Pensiamo solo all’autonomia decisionale, di cui andiamo fieri. Di fatto, grazie all’on-line, consumiamo sempre di più, ma scegliendo sempre di meno! Un algoritmo sceglie per noi. Al bisogno, un qualsiasi motore di ricerca ci mostrerà un’ampia gamma di prodotti sulla base di una logica interna di cui non possediamo il segreto e in quel recinto di prodotti faremo i nostri acquisti. L’on-line determina l’orizzonte delle nostre scelte e dei nostri pensieri generando un’autoreferenzialità che riduce ancor di più il nostro mondo perché l’algoritmo tenderà a compiacerci e a lasciarci nel medesimo piccolo stagno. Se poi vorrà farci uscire, proverà a determinare perfino la direzione di quella apparente fuga… per farci probabilmente cadere in un’altra pozzanghera, o in un pozzo nero.

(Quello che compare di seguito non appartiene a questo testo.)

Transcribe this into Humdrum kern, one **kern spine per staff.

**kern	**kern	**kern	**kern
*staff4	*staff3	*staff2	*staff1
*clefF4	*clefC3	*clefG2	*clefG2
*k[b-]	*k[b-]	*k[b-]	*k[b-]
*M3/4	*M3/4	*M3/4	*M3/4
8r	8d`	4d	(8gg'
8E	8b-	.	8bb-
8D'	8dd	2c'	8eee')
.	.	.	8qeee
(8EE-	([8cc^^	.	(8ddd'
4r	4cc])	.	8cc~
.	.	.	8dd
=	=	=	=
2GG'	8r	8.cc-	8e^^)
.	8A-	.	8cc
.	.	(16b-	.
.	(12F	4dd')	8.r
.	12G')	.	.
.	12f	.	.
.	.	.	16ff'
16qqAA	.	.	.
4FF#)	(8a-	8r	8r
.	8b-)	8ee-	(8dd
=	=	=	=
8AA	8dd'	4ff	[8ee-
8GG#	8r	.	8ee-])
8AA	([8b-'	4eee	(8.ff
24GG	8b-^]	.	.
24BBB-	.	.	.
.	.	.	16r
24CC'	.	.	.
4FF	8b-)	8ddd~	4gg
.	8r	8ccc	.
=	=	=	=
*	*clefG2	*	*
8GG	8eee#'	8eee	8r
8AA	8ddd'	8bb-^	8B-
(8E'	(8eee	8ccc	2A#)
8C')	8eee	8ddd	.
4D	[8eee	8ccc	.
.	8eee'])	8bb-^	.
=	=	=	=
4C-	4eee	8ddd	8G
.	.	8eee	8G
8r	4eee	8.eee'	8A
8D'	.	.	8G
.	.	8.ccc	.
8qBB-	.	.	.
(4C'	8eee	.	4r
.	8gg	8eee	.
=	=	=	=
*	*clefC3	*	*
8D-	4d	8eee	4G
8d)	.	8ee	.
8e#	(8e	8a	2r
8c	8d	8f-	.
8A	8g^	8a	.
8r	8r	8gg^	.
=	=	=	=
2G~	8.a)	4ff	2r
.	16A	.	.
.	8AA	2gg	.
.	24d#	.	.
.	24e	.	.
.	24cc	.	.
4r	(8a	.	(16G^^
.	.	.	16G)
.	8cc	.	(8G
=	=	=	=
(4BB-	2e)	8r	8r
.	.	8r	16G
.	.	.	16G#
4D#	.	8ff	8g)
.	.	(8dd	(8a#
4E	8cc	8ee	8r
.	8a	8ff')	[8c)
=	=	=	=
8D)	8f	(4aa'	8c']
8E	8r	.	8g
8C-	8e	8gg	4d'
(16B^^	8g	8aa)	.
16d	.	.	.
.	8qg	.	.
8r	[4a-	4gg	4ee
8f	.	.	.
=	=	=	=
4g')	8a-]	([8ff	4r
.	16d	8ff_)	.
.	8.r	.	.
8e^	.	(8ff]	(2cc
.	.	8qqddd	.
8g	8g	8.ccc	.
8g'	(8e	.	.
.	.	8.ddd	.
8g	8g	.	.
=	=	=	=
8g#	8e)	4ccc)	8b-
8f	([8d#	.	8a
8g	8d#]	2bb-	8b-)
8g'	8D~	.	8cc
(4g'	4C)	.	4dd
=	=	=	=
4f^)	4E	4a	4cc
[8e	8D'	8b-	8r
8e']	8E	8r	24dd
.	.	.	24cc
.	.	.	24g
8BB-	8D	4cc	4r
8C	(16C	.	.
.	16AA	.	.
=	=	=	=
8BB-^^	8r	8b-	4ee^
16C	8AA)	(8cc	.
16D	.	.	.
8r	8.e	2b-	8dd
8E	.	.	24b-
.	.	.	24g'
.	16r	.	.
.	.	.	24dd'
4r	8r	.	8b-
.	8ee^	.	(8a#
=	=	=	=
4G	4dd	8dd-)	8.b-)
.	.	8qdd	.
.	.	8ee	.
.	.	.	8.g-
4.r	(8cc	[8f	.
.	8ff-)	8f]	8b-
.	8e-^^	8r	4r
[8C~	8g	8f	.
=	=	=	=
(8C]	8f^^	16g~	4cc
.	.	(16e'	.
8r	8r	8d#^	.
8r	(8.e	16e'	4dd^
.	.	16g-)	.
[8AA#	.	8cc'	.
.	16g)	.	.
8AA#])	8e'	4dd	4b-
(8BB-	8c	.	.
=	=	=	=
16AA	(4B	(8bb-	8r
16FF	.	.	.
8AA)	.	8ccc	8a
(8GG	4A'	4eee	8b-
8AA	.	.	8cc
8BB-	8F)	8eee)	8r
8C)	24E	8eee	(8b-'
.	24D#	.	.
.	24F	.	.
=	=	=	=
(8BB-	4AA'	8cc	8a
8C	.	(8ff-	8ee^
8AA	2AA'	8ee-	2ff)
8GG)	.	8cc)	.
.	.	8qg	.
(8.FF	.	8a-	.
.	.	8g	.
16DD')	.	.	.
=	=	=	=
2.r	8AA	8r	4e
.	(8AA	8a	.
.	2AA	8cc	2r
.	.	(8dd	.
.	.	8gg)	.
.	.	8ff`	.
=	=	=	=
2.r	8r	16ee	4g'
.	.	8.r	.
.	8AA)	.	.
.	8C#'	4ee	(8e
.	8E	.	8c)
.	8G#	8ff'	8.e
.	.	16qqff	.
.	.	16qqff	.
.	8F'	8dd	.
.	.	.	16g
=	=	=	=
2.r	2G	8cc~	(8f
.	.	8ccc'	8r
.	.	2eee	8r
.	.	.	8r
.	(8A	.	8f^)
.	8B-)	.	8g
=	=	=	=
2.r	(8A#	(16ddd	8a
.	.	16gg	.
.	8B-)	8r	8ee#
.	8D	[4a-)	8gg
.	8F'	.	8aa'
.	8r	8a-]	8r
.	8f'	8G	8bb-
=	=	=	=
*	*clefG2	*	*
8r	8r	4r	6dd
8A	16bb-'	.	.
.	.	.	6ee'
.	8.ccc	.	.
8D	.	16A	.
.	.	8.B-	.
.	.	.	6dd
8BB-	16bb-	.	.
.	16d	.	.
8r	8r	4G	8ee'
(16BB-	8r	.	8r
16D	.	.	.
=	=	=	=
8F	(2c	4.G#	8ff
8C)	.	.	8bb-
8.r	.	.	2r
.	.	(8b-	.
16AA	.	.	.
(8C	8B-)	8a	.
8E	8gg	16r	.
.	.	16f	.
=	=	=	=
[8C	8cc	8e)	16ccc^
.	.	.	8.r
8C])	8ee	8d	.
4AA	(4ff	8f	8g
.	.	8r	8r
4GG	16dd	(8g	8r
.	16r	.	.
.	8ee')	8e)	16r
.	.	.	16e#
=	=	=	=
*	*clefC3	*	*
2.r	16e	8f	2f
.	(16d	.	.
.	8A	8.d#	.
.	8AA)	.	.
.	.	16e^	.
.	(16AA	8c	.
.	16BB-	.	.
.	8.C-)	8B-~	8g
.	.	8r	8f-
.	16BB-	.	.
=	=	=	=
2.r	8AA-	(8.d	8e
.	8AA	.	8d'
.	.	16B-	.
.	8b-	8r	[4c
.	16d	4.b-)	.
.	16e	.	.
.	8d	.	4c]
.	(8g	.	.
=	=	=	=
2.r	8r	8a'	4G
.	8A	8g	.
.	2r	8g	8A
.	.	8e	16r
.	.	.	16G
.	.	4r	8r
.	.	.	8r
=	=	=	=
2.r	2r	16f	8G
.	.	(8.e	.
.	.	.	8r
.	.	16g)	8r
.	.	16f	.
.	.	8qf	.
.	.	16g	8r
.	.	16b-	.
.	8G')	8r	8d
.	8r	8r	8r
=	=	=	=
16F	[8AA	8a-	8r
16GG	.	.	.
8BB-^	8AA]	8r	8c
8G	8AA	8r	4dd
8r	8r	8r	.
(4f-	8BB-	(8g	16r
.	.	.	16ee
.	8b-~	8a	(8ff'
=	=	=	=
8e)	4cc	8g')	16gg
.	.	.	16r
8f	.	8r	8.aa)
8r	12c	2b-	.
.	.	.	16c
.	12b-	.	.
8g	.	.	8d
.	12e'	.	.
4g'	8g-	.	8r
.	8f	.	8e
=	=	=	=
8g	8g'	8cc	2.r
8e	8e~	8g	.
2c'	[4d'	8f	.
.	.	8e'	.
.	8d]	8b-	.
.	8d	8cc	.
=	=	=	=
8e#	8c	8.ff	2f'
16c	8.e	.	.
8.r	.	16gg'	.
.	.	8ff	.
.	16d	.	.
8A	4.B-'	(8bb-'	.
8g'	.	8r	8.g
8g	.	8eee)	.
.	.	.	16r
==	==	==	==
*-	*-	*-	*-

Fino a che si tratta dell’acquisto di un paio di scarpe poco importa, ma se si tratta di farsi un’opinione, di fare una scelta politica o di riflettere attorno ad una questione per la quale è necessario informarsi, si rischia di delegare all’infosfera l’autorità di comandarci. L’io non è più padrone, non è mai stato padrone, in casa propria, diceva Freud… immersi come siamo in questi sistemi che, raccogliendo informazioni e suggerendo consigli, hanno un potere sempre più invadente di stabilire per noi bisogni, strategie e priorità. Motivo per cui i big-data hanno un costo, generano un business, e fanno gola al capitalismo della sorveglianza bramoso di orientare le nostre scelte. Abbiamo a che fare con strutture anonime, robuste, invadenti, che riducono la libertà e l’identità del soggetto, facilmente determinate dal flusso continuo di informazioni, senza alcun rapporto con la storia. Anzi, pre-determinandola.

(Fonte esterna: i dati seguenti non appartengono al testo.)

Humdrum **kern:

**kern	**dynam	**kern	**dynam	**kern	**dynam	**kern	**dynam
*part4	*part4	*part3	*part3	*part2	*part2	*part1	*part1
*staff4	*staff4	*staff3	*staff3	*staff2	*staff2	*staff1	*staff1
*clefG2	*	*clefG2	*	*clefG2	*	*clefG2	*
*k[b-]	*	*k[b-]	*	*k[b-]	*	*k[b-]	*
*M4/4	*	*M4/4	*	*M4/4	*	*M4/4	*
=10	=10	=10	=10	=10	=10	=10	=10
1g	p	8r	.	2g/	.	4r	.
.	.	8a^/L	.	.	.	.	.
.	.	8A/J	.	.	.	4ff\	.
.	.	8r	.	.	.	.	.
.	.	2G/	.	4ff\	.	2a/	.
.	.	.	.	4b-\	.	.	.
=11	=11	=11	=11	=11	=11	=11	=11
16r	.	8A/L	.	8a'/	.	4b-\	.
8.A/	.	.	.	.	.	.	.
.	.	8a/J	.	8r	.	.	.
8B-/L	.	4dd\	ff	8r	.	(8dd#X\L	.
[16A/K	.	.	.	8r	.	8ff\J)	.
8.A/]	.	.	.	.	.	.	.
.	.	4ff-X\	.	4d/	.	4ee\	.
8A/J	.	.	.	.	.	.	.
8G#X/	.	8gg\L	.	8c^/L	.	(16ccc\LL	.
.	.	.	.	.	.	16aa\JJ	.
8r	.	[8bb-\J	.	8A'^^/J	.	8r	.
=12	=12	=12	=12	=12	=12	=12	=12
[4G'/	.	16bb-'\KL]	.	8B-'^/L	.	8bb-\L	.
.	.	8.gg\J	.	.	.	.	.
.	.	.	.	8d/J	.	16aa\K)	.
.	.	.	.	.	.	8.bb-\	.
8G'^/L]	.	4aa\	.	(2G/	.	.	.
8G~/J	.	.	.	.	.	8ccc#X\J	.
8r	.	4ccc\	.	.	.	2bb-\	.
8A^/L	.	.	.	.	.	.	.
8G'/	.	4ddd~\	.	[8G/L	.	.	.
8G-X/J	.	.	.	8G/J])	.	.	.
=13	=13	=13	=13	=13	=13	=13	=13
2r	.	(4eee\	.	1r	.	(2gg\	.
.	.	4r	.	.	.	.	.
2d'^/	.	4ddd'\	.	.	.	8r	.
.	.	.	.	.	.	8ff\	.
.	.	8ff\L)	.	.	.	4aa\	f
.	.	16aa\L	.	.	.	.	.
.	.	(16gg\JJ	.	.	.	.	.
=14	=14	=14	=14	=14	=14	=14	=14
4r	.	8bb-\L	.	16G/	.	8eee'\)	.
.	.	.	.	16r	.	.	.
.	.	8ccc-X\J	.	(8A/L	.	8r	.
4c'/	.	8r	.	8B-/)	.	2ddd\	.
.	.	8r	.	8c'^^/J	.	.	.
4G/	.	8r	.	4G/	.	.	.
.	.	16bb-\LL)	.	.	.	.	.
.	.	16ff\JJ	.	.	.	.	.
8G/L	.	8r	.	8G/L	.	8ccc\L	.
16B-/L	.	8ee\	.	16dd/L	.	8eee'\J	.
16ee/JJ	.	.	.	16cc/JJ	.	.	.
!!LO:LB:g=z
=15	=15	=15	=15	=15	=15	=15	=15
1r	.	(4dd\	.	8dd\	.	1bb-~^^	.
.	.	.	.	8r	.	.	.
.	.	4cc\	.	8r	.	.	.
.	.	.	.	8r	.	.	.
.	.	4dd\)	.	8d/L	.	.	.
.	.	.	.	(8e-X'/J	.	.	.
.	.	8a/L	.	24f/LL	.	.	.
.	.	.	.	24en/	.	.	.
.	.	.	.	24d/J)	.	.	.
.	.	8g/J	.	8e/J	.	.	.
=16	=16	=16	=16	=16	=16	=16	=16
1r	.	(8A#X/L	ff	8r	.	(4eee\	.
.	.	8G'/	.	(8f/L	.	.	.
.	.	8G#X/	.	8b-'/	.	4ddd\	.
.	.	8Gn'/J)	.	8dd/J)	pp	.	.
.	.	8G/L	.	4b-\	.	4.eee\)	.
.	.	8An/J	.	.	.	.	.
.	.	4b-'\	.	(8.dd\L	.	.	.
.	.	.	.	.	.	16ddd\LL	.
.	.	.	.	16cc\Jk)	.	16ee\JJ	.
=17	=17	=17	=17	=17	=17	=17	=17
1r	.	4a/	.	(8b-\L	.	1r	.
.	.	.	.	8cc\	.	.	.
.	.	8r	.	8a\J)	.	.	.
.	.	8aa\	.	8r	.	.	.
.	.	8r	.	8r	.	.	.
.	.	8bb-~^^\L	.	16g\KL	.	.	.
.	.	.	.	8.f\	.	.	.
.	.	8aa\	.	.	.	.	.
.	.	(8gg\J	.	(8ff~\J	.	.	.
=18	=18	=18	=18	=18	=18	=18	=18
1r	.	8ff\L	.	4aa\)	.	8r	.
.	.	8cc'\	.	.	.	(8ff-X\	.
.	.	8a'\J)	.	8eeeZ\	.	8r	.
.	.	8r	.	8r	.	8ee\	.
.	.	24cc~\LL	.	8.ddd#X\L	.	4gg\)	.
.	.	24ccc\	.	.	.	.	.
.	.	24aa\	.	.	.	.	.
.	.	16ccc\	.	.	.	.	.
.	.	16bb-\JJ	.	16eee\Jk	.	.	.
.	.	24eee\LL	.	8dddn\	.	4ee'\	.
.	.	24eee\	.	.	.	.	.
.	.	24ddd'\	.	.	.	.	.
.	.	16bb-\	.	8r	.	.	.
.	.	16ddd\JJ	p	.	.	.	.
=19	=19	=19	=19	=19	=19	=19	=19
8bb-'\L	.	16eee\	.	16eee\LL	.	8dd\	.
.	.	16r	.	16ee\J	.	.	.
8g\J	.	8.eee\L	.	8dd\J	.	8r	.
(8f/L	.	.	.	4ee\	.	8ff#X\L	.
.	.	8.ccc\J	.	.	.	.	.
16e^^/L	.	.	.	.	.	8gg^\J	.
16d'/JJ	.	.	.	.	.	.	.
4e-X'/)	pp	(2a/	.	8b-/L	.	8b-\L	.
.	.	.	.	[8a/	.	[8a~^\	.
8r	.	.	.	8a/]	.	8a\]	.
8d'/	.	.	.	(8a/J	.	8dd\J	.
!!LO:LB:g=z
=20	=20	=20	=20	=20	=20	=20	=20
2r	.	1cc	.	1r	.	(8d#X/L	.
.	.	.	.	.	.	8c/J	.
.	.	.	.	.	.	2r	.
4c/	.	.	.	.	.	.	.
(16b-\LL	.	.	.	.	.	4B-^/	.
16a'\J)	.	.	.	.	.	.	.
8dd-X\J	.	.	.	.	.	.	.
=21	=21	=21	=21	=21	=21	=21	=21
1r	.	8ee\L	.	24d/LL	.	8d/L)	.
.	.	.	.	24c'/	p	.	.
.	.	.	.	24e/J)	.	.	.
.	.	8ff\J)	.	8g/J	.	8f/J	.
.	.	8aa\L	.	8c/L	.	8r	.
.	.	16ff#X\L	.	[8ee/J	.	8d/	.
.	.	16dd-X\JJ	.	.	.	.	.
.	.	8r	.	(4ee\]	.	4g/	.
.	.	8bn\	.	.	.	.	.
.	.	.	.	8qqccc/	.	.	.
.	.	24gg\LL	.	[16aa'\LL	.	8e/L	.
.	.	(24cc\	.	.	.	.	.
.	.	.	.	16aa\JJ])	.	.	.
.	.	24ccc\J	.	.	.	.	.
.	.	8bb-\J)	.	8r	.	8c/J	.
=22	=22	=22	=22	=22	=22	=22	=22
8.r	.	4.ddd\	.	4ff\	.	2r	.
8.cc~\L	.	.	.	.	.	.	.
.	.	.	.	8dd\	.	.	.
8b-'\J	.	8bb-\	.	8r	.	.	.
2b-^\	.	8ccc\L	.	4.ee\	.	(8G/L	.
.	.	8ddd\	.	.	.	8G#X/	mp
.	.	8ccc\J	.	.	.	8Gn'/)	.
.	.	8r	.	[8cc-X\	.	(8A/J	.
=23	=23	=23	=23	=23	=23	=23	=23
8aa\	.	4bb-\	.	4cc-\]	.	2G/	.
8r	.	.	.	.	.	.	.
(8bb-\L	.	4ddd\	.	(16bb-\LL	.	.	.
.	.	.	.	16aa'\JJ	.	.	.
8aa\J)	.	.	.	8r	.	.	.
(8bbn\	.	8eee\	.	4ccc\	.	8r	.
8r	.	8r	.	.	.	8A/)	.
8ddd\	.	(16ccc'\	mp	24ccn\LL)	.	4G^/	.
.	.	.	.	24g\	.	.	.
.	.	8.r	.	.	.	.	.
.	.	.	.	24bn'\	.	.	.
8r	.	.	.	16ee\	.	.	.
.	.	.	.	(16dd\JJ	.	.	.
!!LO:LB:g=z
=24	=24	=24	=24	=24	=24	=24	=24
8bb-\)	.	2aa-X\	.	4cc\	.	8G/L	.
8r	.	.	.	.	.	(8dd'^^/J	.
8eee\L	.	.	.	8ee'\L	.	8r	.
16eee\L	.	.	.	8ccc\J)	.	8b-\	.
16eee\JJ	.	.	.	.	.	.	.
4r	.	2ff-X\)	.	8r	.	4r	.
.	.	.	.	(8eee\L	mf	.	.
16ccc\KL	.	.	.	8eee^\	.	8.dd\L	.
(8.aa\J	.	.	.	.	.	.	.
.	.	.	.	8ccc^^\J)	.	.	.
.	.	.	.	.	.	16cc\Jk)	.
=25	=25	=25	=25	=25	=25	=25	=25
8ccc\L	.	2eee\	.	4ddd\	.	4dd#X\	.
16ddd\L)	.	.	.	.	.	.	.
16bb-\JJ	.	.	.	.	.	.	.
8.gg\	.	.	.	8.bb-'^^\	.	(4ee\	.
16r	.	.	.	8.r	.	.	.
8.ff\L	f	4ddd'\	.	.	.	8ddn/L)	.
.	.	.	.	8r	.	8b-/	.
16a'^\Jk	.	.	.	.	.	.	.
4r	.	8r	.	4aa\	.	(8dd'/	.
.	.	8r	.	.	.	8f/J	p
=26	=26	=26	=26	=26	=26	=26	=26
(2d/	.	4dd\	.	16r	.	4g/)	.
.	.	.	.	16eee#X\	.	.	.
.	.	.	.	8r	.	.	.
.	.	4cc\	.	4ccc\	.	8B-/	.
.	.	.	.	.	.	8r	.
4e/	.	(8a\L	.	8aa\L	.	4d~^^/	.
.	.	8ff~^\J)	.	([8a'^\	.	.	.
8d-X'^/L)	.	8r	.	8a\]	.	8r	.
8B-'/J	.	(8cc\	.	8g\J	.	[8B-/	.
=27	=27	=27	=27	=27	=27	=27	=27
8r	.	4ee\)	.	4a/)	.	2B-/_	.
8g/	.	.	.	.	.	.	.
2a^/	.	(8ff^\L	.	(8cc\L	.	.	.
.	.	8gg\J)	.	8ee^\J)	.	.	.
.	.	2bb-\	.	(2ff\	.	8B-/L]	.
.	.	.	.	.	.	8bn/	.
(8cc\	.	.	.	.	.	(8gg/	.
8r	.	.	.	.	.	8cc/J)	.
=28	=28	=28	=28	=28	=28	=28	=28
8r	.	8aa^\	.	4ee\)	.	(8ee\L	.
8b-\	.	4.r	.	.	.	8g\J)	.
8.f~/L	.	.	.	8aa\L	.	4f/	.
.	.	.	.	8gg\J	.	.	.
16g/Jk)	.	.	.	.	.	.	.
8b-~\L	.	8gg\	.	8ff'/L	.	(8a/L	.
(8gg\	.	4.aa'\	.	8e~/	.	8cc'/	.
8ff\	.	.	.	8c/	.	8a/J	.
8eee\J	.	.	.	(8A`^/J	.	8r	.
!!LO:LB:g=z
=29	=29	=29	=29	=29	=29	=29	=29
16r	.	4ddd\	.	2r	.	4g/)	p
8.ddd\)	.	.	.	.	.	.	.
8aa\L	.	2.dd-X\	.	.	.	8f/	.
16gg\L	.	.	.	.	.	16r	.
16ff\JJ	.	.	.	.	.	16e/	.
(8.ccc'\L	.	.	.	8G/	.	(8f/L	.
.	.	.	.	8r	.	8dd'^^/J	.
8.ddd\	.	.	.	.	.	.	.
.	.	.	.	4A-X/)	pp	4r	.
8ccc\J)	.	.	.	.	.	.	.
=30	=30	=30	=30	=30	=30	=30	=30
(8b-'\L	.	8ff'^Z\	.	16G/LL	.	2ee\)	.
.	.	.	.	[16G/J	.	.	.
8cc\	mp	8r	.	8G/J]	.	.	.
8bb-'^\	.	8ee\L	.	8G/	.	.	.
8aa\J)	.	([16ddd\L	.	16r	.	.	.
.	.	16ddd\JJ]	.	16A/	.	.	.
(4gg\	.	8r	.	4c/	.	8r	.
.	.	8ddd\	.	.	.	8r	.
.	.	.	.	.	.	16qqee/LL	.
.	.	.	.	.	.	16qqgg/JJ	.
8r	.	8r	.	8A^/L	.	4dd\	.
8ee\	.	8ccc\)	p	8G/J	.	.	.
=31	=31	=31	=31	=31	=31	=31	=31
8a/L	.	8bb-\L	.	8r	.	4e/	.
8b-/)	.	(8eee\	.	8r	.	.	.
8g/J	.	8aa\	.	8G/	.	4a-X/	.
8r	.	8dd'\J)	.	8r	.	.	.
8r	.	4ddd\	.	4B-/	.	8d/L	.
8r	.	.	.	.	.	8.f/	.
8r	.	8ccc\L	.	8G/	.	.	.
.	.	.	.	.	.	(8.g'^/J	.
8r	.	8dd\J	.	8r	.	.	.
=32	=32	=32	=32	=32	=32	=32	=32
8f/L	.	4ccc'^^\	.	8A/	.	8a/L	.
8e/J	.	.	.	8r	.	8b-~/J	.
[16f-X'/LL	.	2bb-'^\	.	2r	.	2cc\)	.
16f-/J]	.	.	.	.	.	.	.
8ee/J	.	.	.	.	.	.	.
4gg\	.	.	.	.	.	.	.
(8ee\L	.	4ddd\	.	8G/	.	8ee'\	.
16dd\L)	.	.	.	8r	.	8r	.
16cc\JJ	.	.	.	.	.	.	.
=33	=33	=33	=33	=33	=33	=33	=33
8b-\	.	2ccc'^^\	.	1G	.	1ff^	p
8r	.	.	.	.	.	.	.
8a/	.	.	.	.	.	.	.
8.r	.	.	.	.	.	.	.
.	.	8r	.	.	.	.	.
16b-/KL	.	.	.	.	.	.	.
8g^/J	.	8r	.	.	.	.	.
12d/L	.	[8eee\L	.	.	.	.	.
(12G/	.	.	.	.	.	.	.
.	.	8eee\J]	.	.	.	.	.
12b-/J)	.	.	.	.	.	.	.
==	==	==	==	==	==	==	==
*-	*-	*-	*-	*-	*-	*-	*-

In questo caso è la quantità a determinare la qualità delle informazioni. Anche le fake news, se continuamente rilanciare dai social, possono diventare vere solo per il fatto di aver raggiunto milioni di utenti. Il digitale ha in genere un grande alleato, la pigrizia degli uomini. «Se a uno che è pigro e flessibile gli metti accanto un aiuto, un “amico” che non si stanca mai, chi prevarrà? – si chiede L. Floridi. L’amico che non si stanca mai!

Ecco dunque Replika, «your personal companion», come si dice di “lei” on-line. Paziente e gentile più ogni altro amico! Ma in realtà si tratta di un sistema di machine-learning, di un’intelligenza artificiale, con cui si può messaggiare e parlare «for your mental wellness». «If you’re feeling down, or anxious, or you just need someone to talk to, your Replika is here for you 24/7. It becomes more than a friend».

Tutto questo da origine a una nuova metafisica, una nuova ontologia, digitale appunto! Che è ormai in grado di plasmare il nostro modo d’essere, di vivere e di pensare. E per la quale è reale solo ciò che è digitale…

Rispondere a questa sfida è certamente un compito della teologia in particolare della teologia trinitaria e dell’ontologia di vita e di comunione che promuove. Ma di questo parleremo in futuro.